昨年末に刊行した『京都を歩けば仁丹にあたる』の出版を記念して、1月末に大垣書店烏丸三条店さん主催のトークイベントが行われました。
(参照:https://jintan.kyo2.jp/e586346.html

その際ご参加くださった方にはお話しした内容にもなりますが、木製の町名表示板の設置時期とその経緯に、より迫ることのできる新聞記事に出会いましたので、ご報告します。


これまでにも、当ブログ、ならびにそれらをまとめた『京都を歩けば仁丹にあたる』のなかでもご紹介してきた通り、森下仁丹社内には木製仁丹の設置経緯を明示する資料は基本的に存在しておらず、古写真や新聞記事などからその設置時期の推定を進めてきました。

ブログ記事ではこちらです。(参照:https://jintan.kyo2.jp/e565991.html

大正元年8月末から9月初めの京都日出新聞(現京都新聞)の読者投稿欄「落とし文」に載せられた、読者からの投稿文にある内容がこれまでの時点では最も古い記事でした。といっても設置がされ、市民がそれを見かけてハガキを書き、記事に採用されるまでの期間が一定程度あるだろうことから、少なくともそれより前、つまり、この年の7月末までは明治45年ですので、明治45年には設置が始まっていたと考えてもよいのではないか、というのが、これまでの私たちの設置時期の推定でした。今回の新聞記事は、その内容の補強になるものだと思います。

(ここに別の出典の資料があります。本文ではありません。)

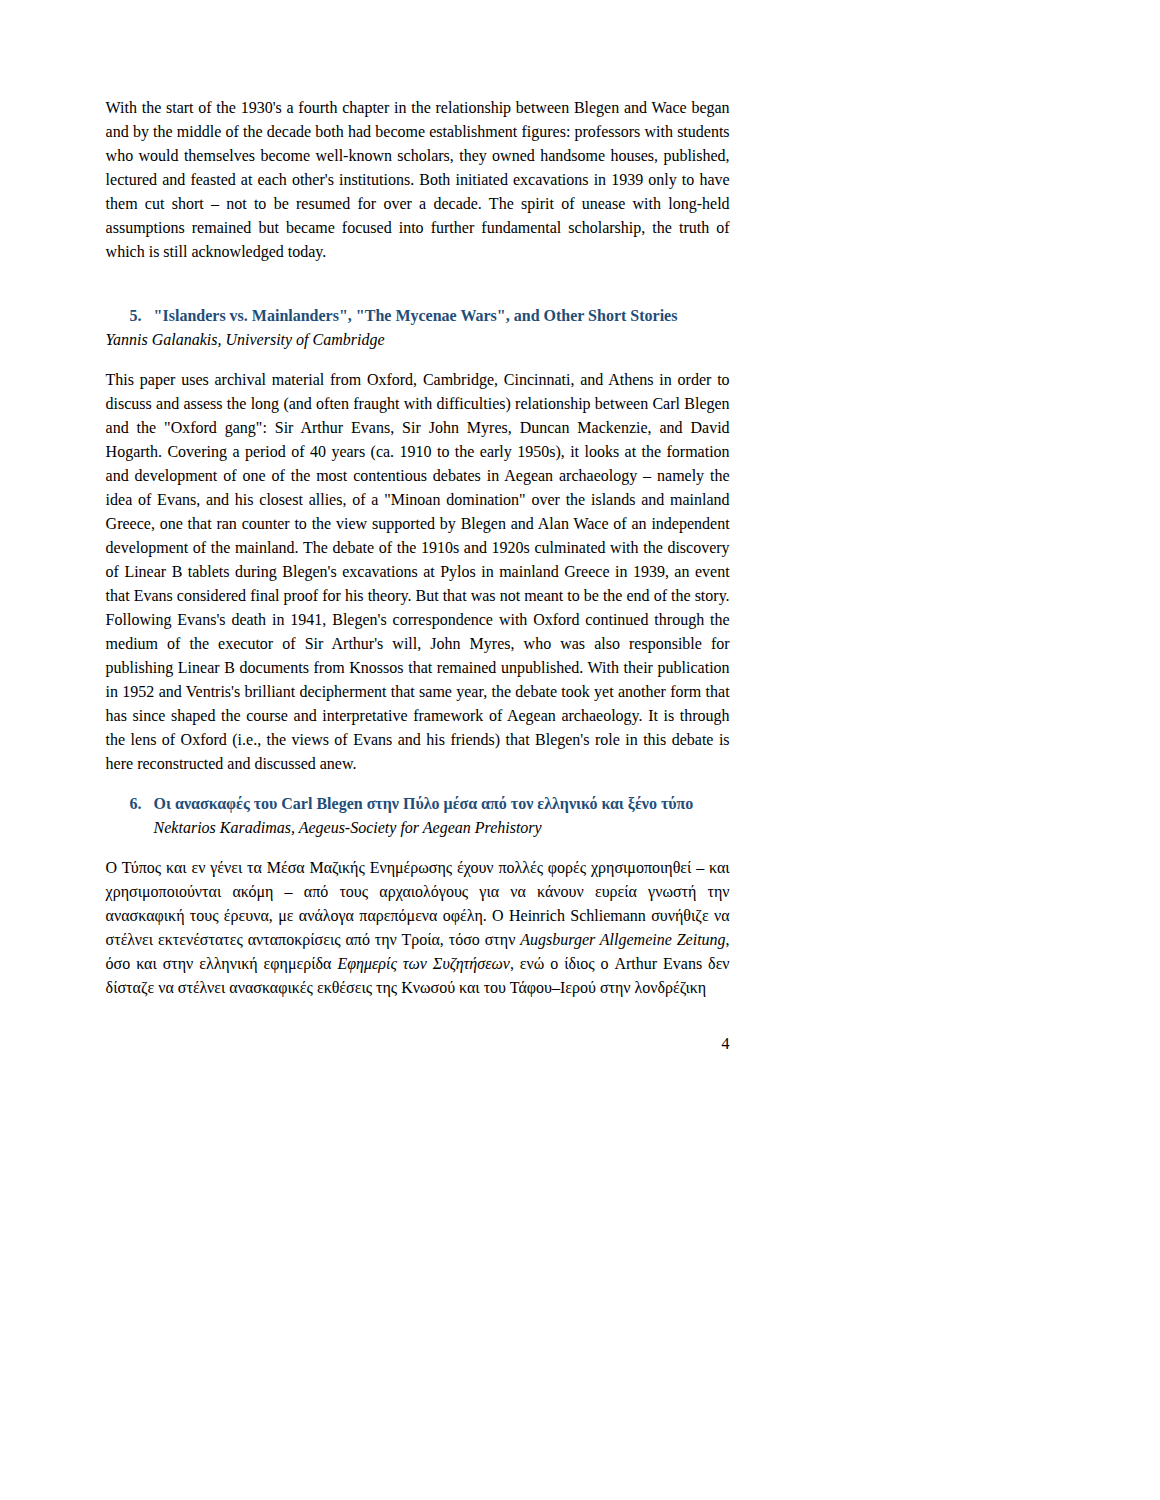With the start of the 1930's a fourth chapter in the relationship between Blegen and Wace began and by the middle of the decade both had become establishment figures: professors with students who would themselves become well-known scholars, they owned handsome houses, published, lectured and feasted at each other's institutions. Both initiated excavations in 1939 only to have them cut short – not to be resumed for over a decade. The spirit of unease with long-held assumptions remained but became focused into further fundamental scholarship, the truth of which is still acknowledged today.
5. "Islanders vs. Mainlanders", "The Mycenae Wars", and Other Short Stories
Yannis Galanakis, University of Cambridge
This paper uses archival material from Oxford, Cambridge, Cincinnati, and Athens in order to discuss and assess the long (and often fraught with difficulties) relationship between Carl Blegen and the "Oxford gang": Sir Arthur Evans, Sir John Myres, Duncan Mackenzie, and David Hogarth. Covering a period of 40 years (ca. 1910 to the early 1950s), it looks at the formation and development of one of the most contentious debates in Aegean archaeology – namely the idea of Evans, and his closest allies, of a "Minoan domination" over the islands and mainland Greece, one that ran counter to the view supported by Blegen and Alan Wace of an independent development of the mainland. The debate of the 1910s and 1920s culminated with the discovery of Linear B tablets during Blegen's excavations at Pylos in mainland Greece in 1939, an event that Evans considered final proof for his theory. But that was not meant to be the end of the story. Following Evans's death in 1941, Blegen's correspondence with Oxford continued through the medium of the executor of Sir Arthur's will, John Myres, who was also responsible for publishing Linear B documents from Knossos that remained unpublished. With their publication in 1952 and Ventris's brilliant decipherment that same year, the debate took yet another form that has since shaped the course and interpretative framework of Aegean archaeology. It is through the lens of Oxford (i.e., the views of Evans and his friends) that Blegen's role in this debate is here reconstructed and discussed anew.
6. Οι ανασκαφές του Carl Blegen στην Πύλο μέσα από τον ελληνικό και ξένο τύπο
Nektarios Karadimas, Aegeus-Society for Aegean Prehistory
Ο Τύπος και εν γένει τα Μέσα Μαζικής Ενημέρωσης έχουν πολλές φορές χρησιμοποιηθεί – και χρησιμοποιούνται ακόμη – από τους αρχαιολόγους για να κάνουν ευρεία γνωστή την ανασκαφική τους έρευνα, με ανάλογα παρεπόμενα οφέλη. Ο Heinrich Schliemann συνήθιζε να στέλνει εκτενέστατες ανταποκρίσεις από την Τροία, τόσο στην Augsburger Allgemeine Zeitung, όσο και στην ελληνική εφημερίδα Εφημερίς των Συζητήσεων, ενώ ο ίδιος ο Arthur Evans δεν δίσταζε να στέλνει ανασκαφικές εκθέσεις της Κνωσού και του Τάφου–Ιερού στην λονδρέζικη
4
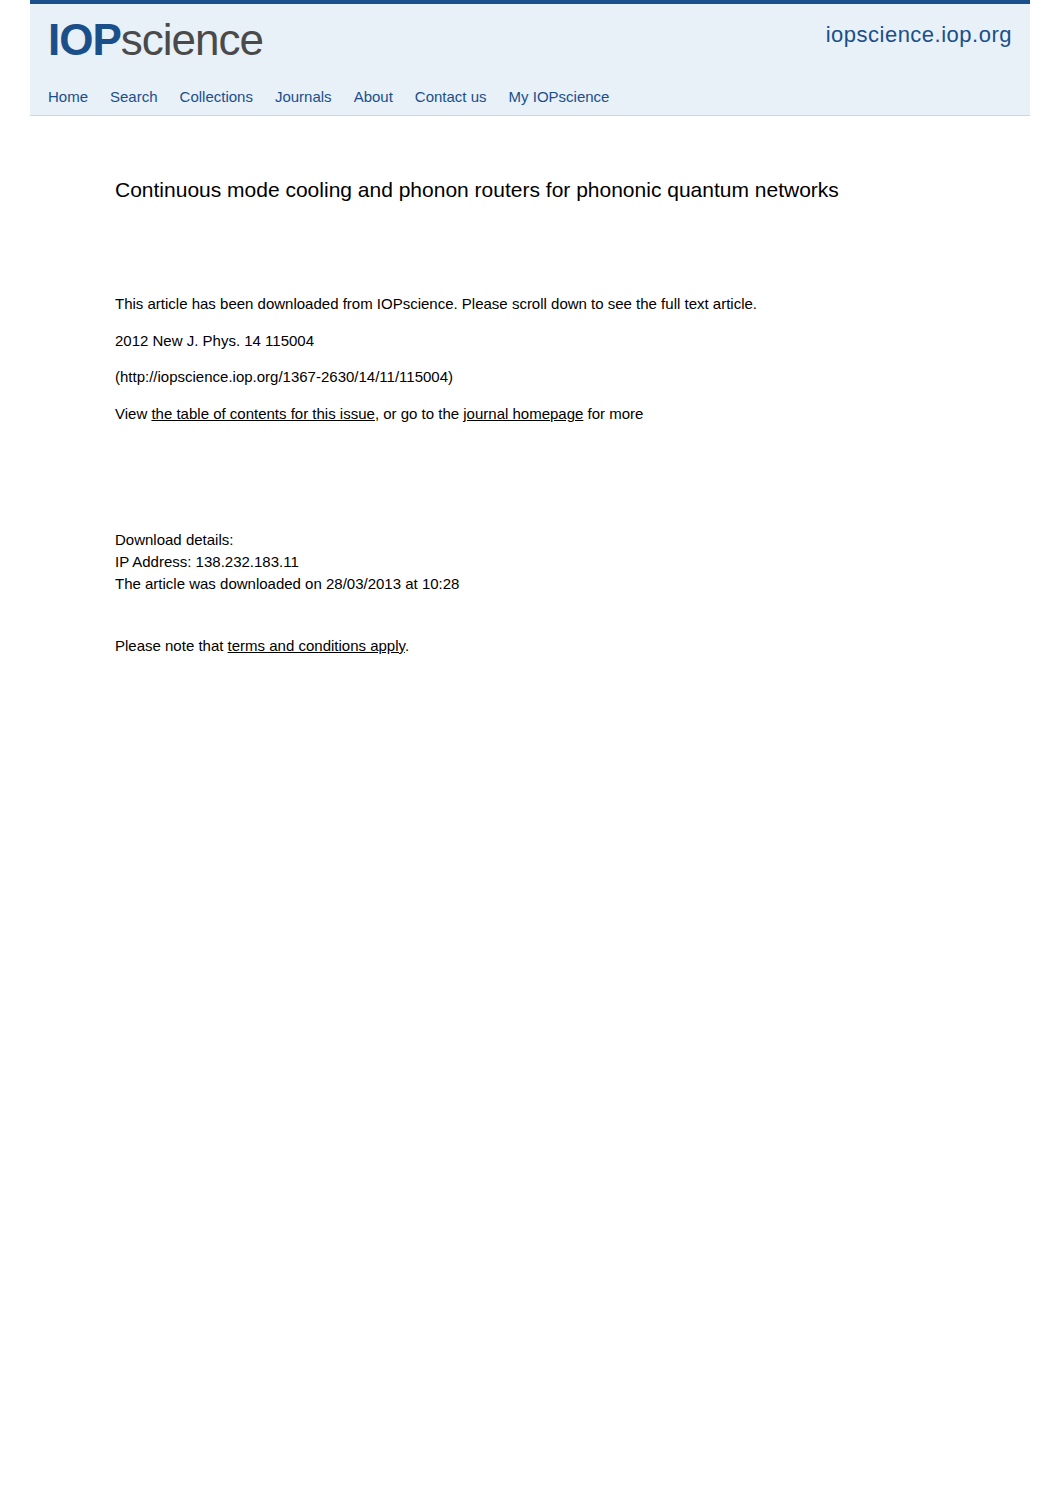IOP science
iopscience.iop.org
Home Search Collections Journals About Contact us My IOPscience
Continuous mode cooling and phonon routers for phononic quantum networks
This article has been downloaded from IOPscience. Please scroll down to see the full text article.
2012 New J. Phys. 14 115004
(http://iopscience.iop.org/1367-2630/14/11/115004)
View the table of contents for this issue, or go to the journal homepage for more
Download details:
IP Address: 138.232.183.11
The article was downloaded on 28/03/2013 at 10:28
Please note that terms and conditions apply.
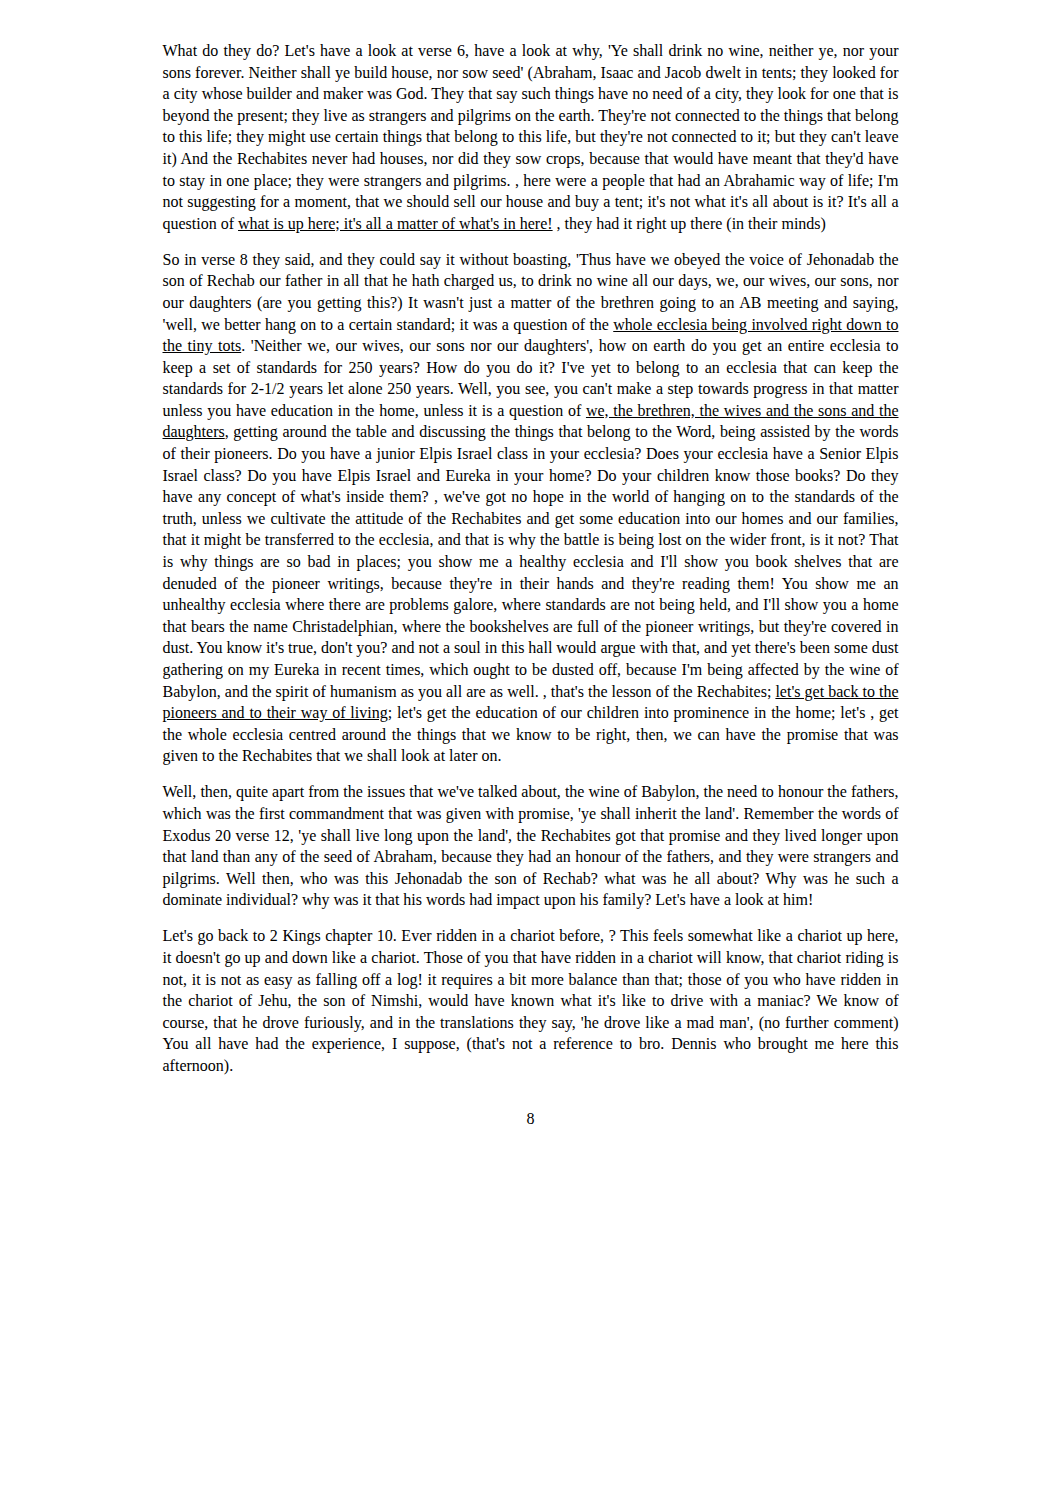What do they do? Let's have a look at verse 6, have a look at why, 'Ye shall drink no wine, neither ye, nor your sons forever. Neither shall ye build house, nor sow seed' (Abraham, Isaac and Jacob dwelt in tents; they looked for a city whose builder and maker was God. They that say such things have no need of a city, they look for one that is beyond the present; they live as strangers and pilgrims on the earth. They're not connected to the things that belong to this life; they might use certain things that belong to this life, but they're not connected to it; but they can't leave it) And the Rechabites never had houses, nor did they sow crops, because that would have meant that they'd have to stay in one place; they were strangers and pilgrims. , here were a people that had an Abrahamic way of life; I'm not suggesting for a moment, that we should sell our house and buy a tent; it's not what it's all about is it? It's all a question of what is up here; it's all a matter of what's in here! , they had it right up there (in their minds)
So in verse 8 they said, and they could say it without boasting, 'Thus have we obeyed the voice of Jehonadab the son of Rechab our father in all that he hath charged us, to drink no wine all our days, we, our wives, our sons, nor our daughters (are you getting this?) It wasn't just a matter of the brethren going to an AB meeting and saying, 'well, we better hang on to a certain standard; it was a question of the whole ecclesia being involved right down to the tiny tots. 'Neither we, our wives, our sons nor our daughters', how on earth do you get an entire ecclesia to keep a set of standards for 250 years? How do you do it? I've yet to belong to an ecclesia that can keep the standards for 2-1/2 years let alone 250 years. Well, you see, you can't make a step towards progress in that matter unless you have education in the home, unless it is a question of we, the brethren, the wives and the sons and the daughters, getting around the table and discussing the things that belong to the Word, being assisted by the words of their pioneers. Do you have a junior Elpis Israel class in your ecclesia? Does your ecclesia have a Senior Elpis Israel class? Do you have Elpis Israel and Eureka in your home? Do your children know those books? Do they have any concept of what's inside them? , we've got no hope in the world of hanging on to the standards of the truth, unless we cultivate the attitude of the Rechabites and get some education into our homes and our families, that it might be transferred to the ecclesia, and that is why the battle is being lost on the wider front, is it not? That is why things are so bad in places; you show me a healthy ecclesia and I'll show you book shelves that are denuded of the pioneer writings, because they're in their hands and they're reading them! You show me an unhealthy ecclesia where there are problems galore, where standards are not being held, and I'll show you a home that bears the name Christadelphian, where the bookshelves are full of the pioneer writings, but they're covered in dust. You know it's true, don't you? and not a soul in this hall would argue with that, and yet there's been some dust gathering on my Eureka in recent times, which ought to be dusted off, because I'm being affected by the wine of Babylon, and the spirit of humanism as you all are as well. , that's the lesson of the Rechabites; let's get back to the pioneers and to their way of living; let's get the education of our children into prominence in the home; let's , get the whole ecclesia centred around the things that we know to be right, then, we can have the promise that was given to the Rechabites that we shall look at later on.
Well, then, quite apart from the issues that we've talked about, the wine of Babylon, the need to honour the fathers, which was the first commandment that was given with promise, 'ye shall inherit the land'. Remember the words of Exodus 20 verse 12, 'ye shall live long upon the land', the Rechabites got that promise and they lived longer upon that land than any of the seed of Abraham, because they had an honour of the fathers, and they were strangers and pilgrims. Well then, who was this Jehonadab the son of Rechab? what was he all about? Why was he such a dominate individual? why was it that his words had impact upon his family? Let's have a look at him!
Let's go back to 2 Kings chapter 10. Ever ridden in a chariot before, ? This feels somewhat like a chariot up here, it doesn't go up and down like a chariot. Those of you that have ridden in a chariot will know, that chariot riding is not, it is not as easy as falling off a log! it requires a bit more balance than that; those of you who have ridden in the chariot of Jehu, the son of Nimshi, would have known what it's like to drive with a maniac? We know of course, that he drove furiously, and in the translations they say, 'he drove like a mad man', (no further comment) You all have had the experience, I suppose, (that's not a reference to bro. Dennis who brought me here this afternoon).
8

今回新たに見つけた新聞記事は、京都日出新聞ではなく、大阪朝日新聞の京都版である、『大阪朝日新聞京都附録』の大正元年8月14日の紙面です。当時国内でも最大手の新聞であった大阪朝日新聞は、京都版として、「京都附録」というものを合わせて発行していました。地方図書館や国会図書館、大学などの図書館などでは、マイクロフィルム、契約している新聞データベースなどで閲覧することが可能です。

木製の設置経緯に迫る新聞記事発見!

大阪朝日新聞京都附録 大正元年8月14日


この紙面の一番下の段に次のような記事がありました。

木製の設置経緯に迫る新聞記事発見!


現代文風に書き直しますと、
●市内の町名札
京都市内各所の町名札の形状はまちまちで、体裁の悪いものも少なくなかったところ、大阪の売薬商森下博が、町名札の一部に仁丹の広告をつけ、市内各町に掲出したいと京都府警察部に届け出てきた。森下博が出願してきた町名札と従来のものを比べたところ、体裁も良く、一般公衆の目に留まりやすいものである。そのため、今後破損・退色した場合にはすぐ補修することを条件に、仁丹の町名札を認めることとした。出願形式も省略し、掲出場所は公同組合長に相談させたうえで対応するよう、所轄の警察署に連絡があった。



この新聞記事から分かる重要な点がいくつかあります。
① 森下博から、京都府の警察部に町名表示板掲示の出願がされた
② 市内には以前から町名札が設置されていたが、書き方はバラバラで体裁が悪かった
③ 森下の出願に対して、現行のものと比較した上で仁丹の方がよいと判断された
④ 府の警察部で一括して認めたので、個別の出願許可は省略された
⑤ 将来破損・退色した場合はすぐに補修させる条件がついた
⑥ 設置場所は「公同組合長」に相談させたうえで適宜対応とした


木製の設置経緯に迫る新聞記事発見!


明治以降、京都や東京など、主要都市各地には利便性をはかるため町名札の設置が進められました。これは当時の新聞記事や京都府の公文書でも出てくることです。例えば、次に示す『京都府布達要約』(京都府調査掛編纂、明治十四年十二月)には、明治元年九月の布達第五十三として、「今般町組御改正ニ付是迄町々木戸門其家毎表エ差出置候町名札左之雛形之通書改候様申付候事」として、町名札の雛形が図示されています。

木製の設置経緯に迫る新聞記事発見!

『京都府府令達要約』自明治元年至明治13年 [第1編],京都府内務部,明14-31. 国立国会図書館デジタルコレクションhttps://dl.ndl.go.jp/pid/788398 (参照 2024-04-06)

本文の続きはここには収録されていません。